----- Given records

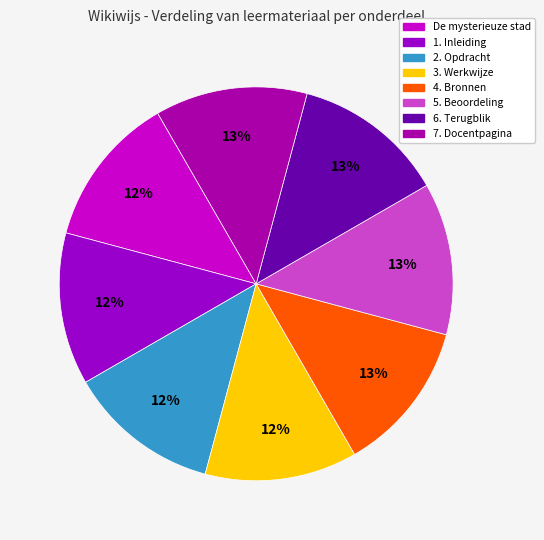

Count the number of slices in the pie.

8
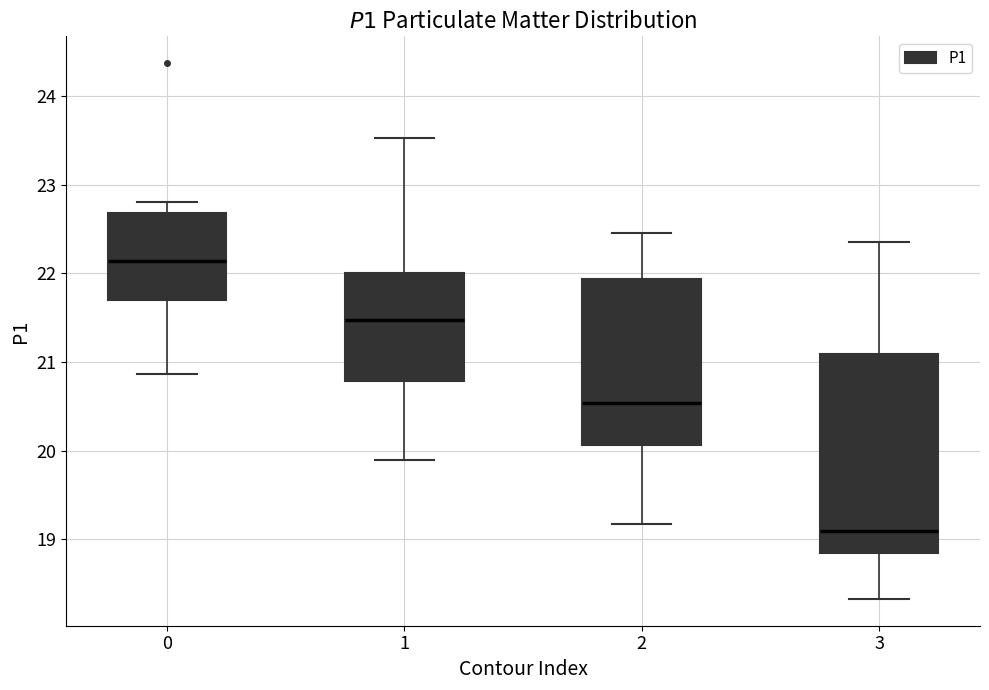

Reading left to right, read every box against the y-axis: the position of its median line, the range the box covers, and the ends of its whiskers. The values are not printed on the chart, so give them approximately, as read against the axis.

0: median 22.1, box 21.7 to 22.7, whiskers 20.9 to 22.8
1: median 21.5, box 20.8 to 22.0, whiskers 19.9 to 23.5
2: median 20.5, box 20.1 to 21.9, whiskers 19.2 to 22.5
3: median 19.1, box 18.8 to 21.1, whiskers 18.3 to 22.4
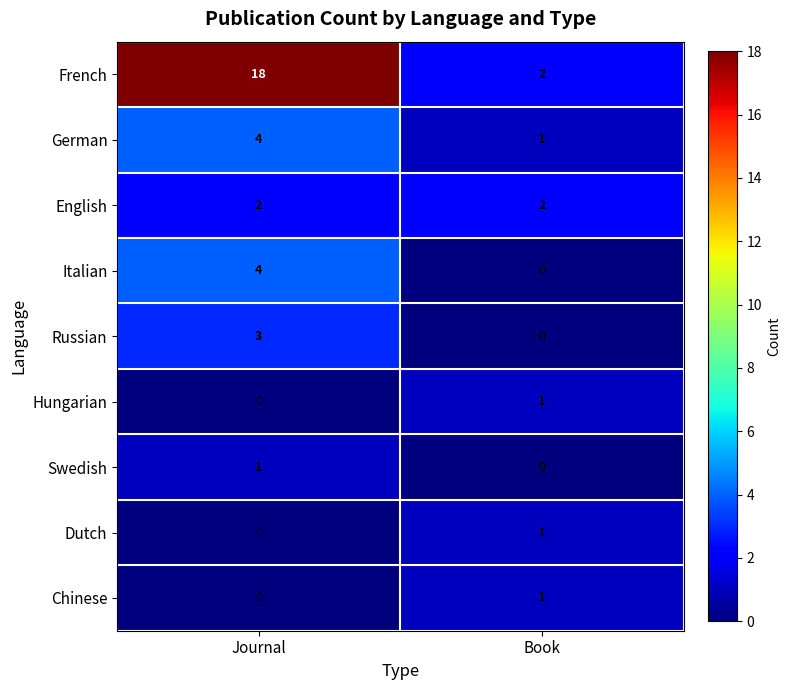

What is the difference between the maximum and minimum values in the Italian series?

4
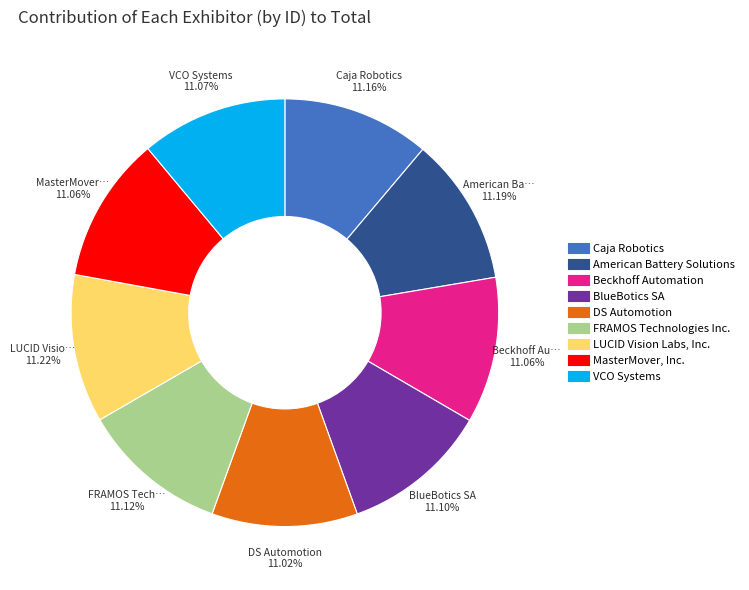

What percentage is the DS Automotion slice, to the nearest percent?

11%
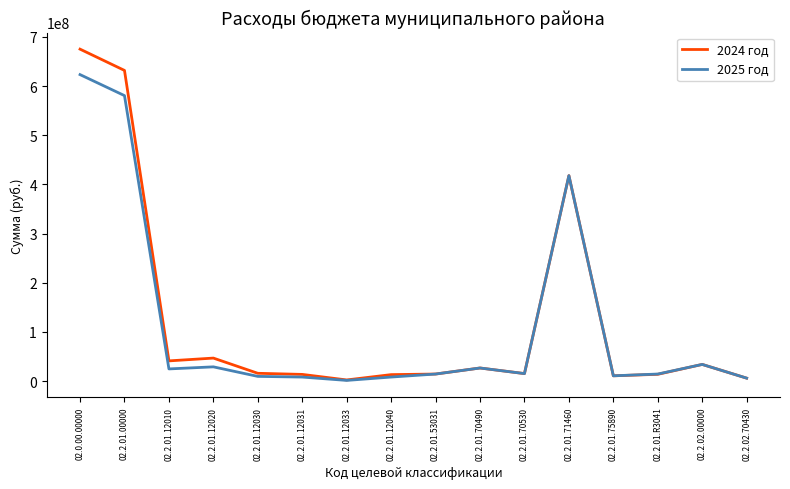

How many series are shown in this chart?

2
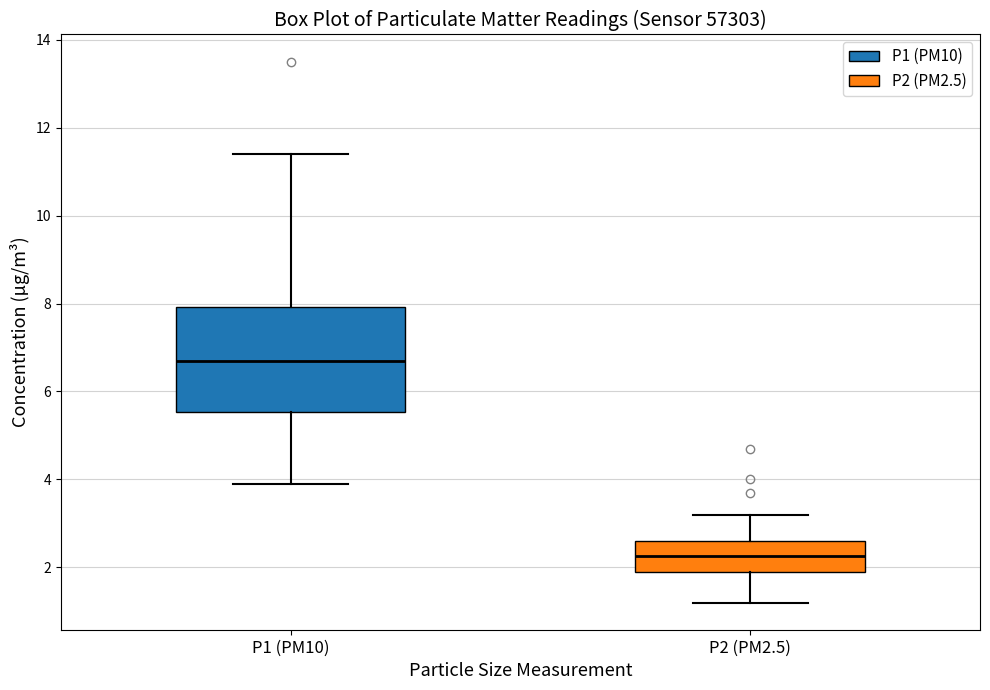

Reading left to right, read every box against the y-axis: the position of its median line, the range the box covers, and the ends of its whiskers. The values are not printed on the chart, so give them approximately, as read against the axis.

P1 (PM10): median 6.8, box 5.6 to 8.0, whiskers 4.0 to 11.4
P2 (PM2.5): median 2.2, box 2.0 to 2.6, whiskers 1.2 to 3.2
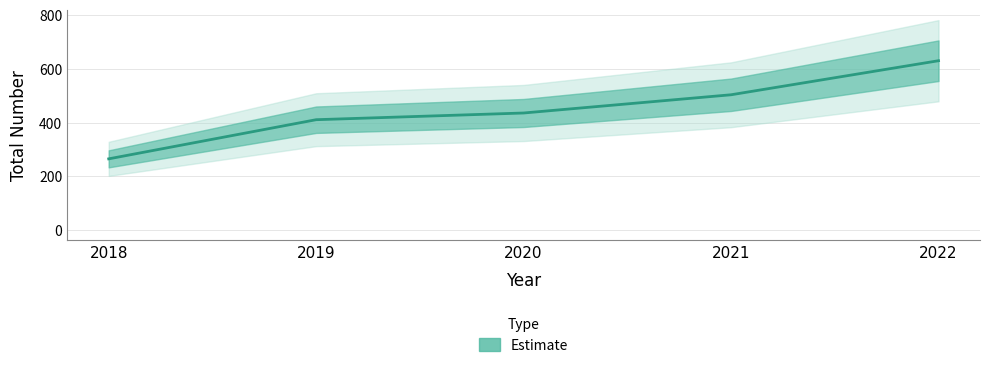

Reading left to right, list all the values displayed in this chart.

265	411	436	504	631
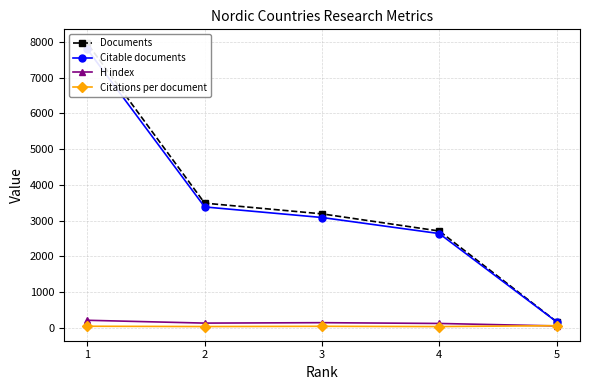

Which series has the largest range (max minus min)?

Documents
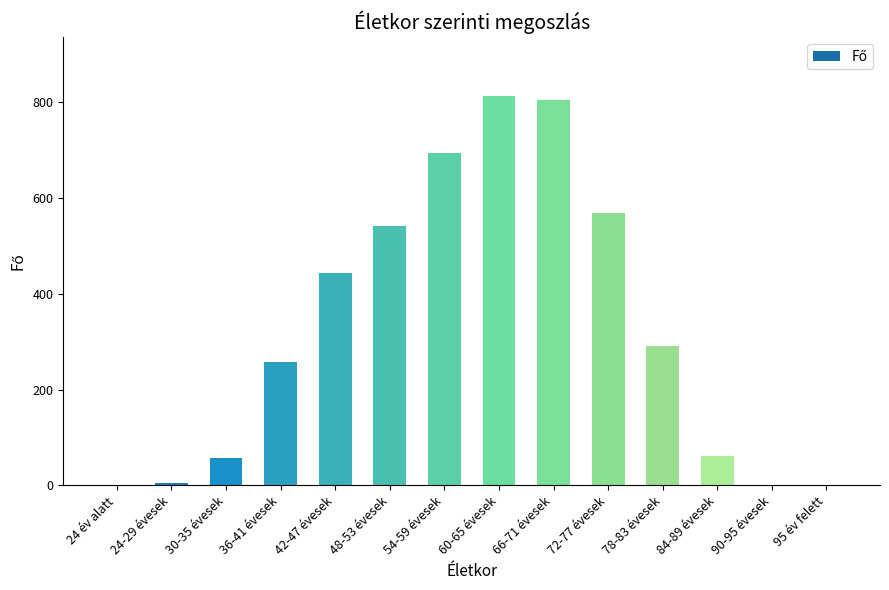

At which label is the value closest to 406?

42-47 évesek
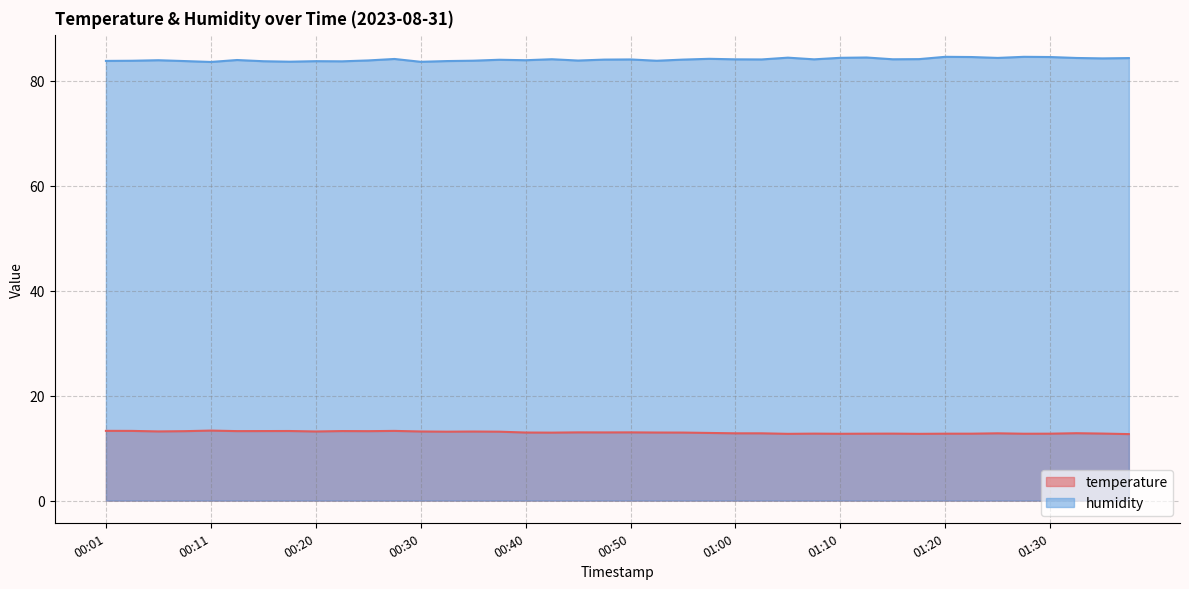

How many data points in humidity are above 84?

23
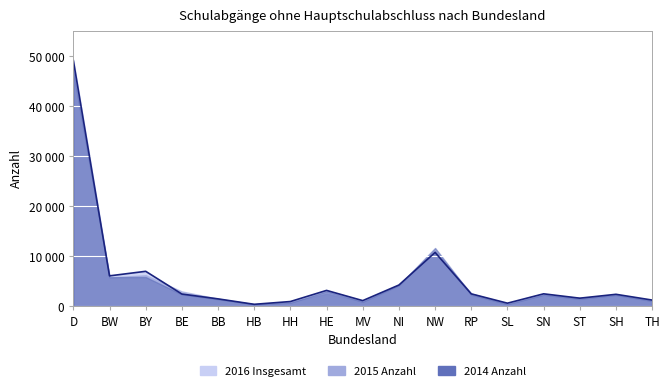

Between which two adjacent categories do 2016 Insgesamt and 2014 Anzahl first intersect?

BB and HB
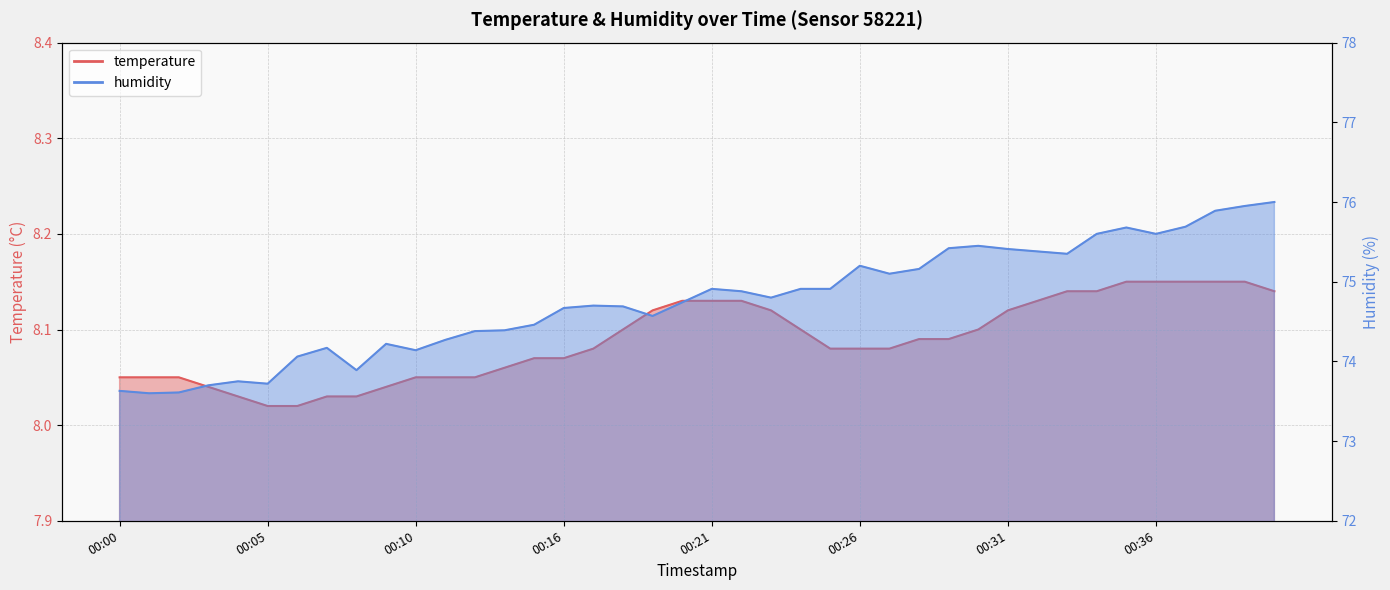

Does the chart have visible grid lines?

Yes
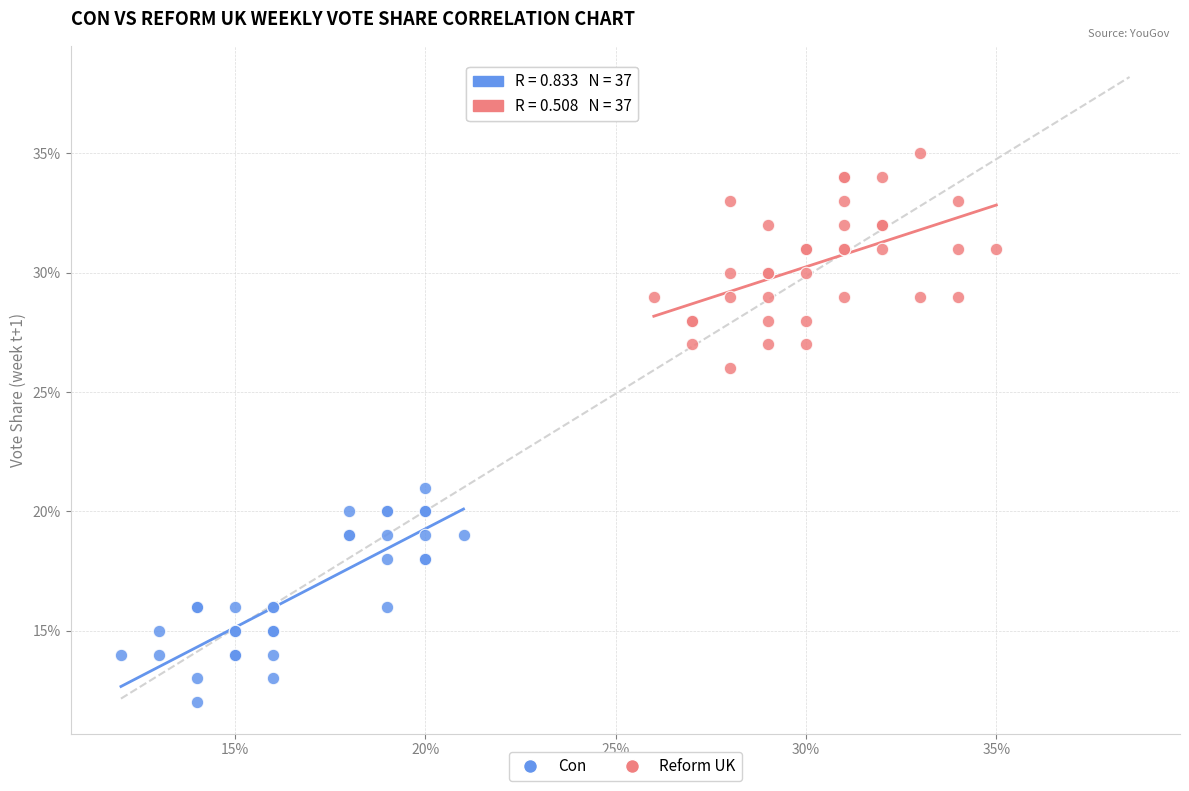

Which series reaches the minimum Y coordinate?

Con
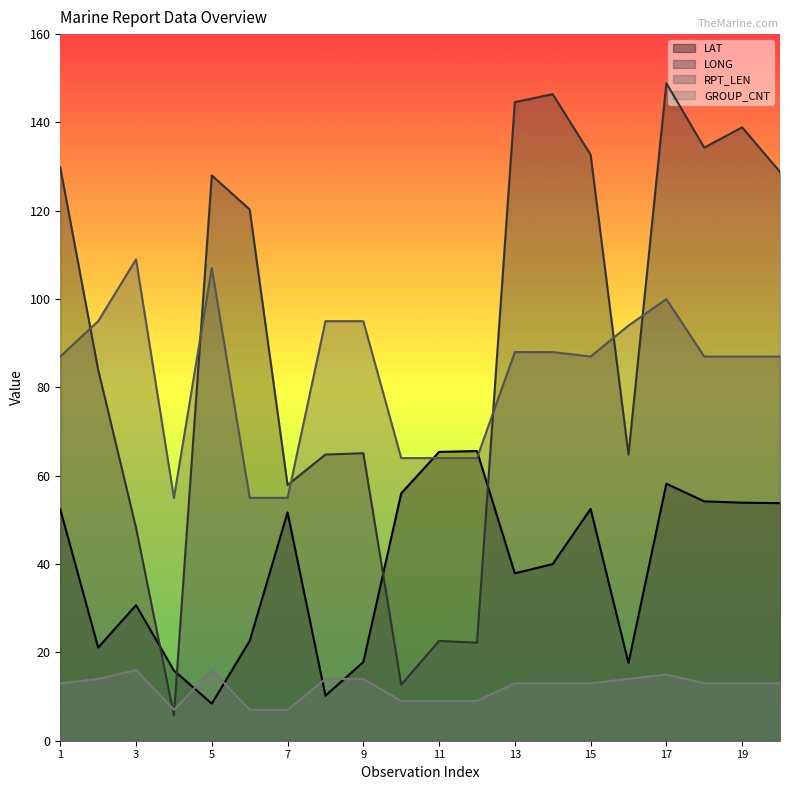

What is the difference between the RPT_LEN values at 17 and 1?

13.0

----------

**Goal of the exercise**
Rewrite the records above with every "chart" replaced by "graph", leaving all other text as it is. Omit the pictures from your answer.

**Solution to the problem**
Count the number of slices in the pie.

8

Reading left to right, read every box against the y-axis: the position of its median line, the range the box covers, and the ends of its whiskers. The values are not printed on the graph, so give them approximately, as read against the axis.

0: median 22.1, box 21.7 to 22.7, whiskers 20.9 to 22.8
1: median 21.5, box 20.8 to 22.0, whiskers 19.9 to 23.5
2: median 20.5, box 20.1 to 21.9, whiskers 19.2 to 22.5
3: median 19.1, box 18.8 to 21.1, whiskers 18.3 to 22.4

What is the difference between the maximum and minimum values in the Italian series?

4

What percentage is the DS Automotion slice, to the nearest percent?

11%

How many series are shown in this graph?

2

Reading left to right, read every box against the y-axis: the position of its median line, the range the box covers, and the ends of its whiskers. The values are not printed on the graph, so give them approximately, as read against the axis.

P1 (PM10): median 6.8, box 5.6 to 8.0, whiskers 4.0 to 11.4
P2 (PM2.5): median 2.2, box 2.0 to 2.6, whiskers 1.2 to 3.2

Reading left to right, list all the values displayed in this graph.

265	411	436	504	631

Which series has the largest range (max minus min)?

Documents

At which label is the value closest to 406?

42-47 évesek

How many data points in humidity are above 84?

23

Between which two adjacent categories do 2016 Insgesamt and 2014 Anzahl first intersect?

BB and HB

Does the graph have visible grid lines?

Yes

Which series reaches the minimum Y coordinate?

Con

What is the difference between the RPT_LEN values at 17 and 1?

13.0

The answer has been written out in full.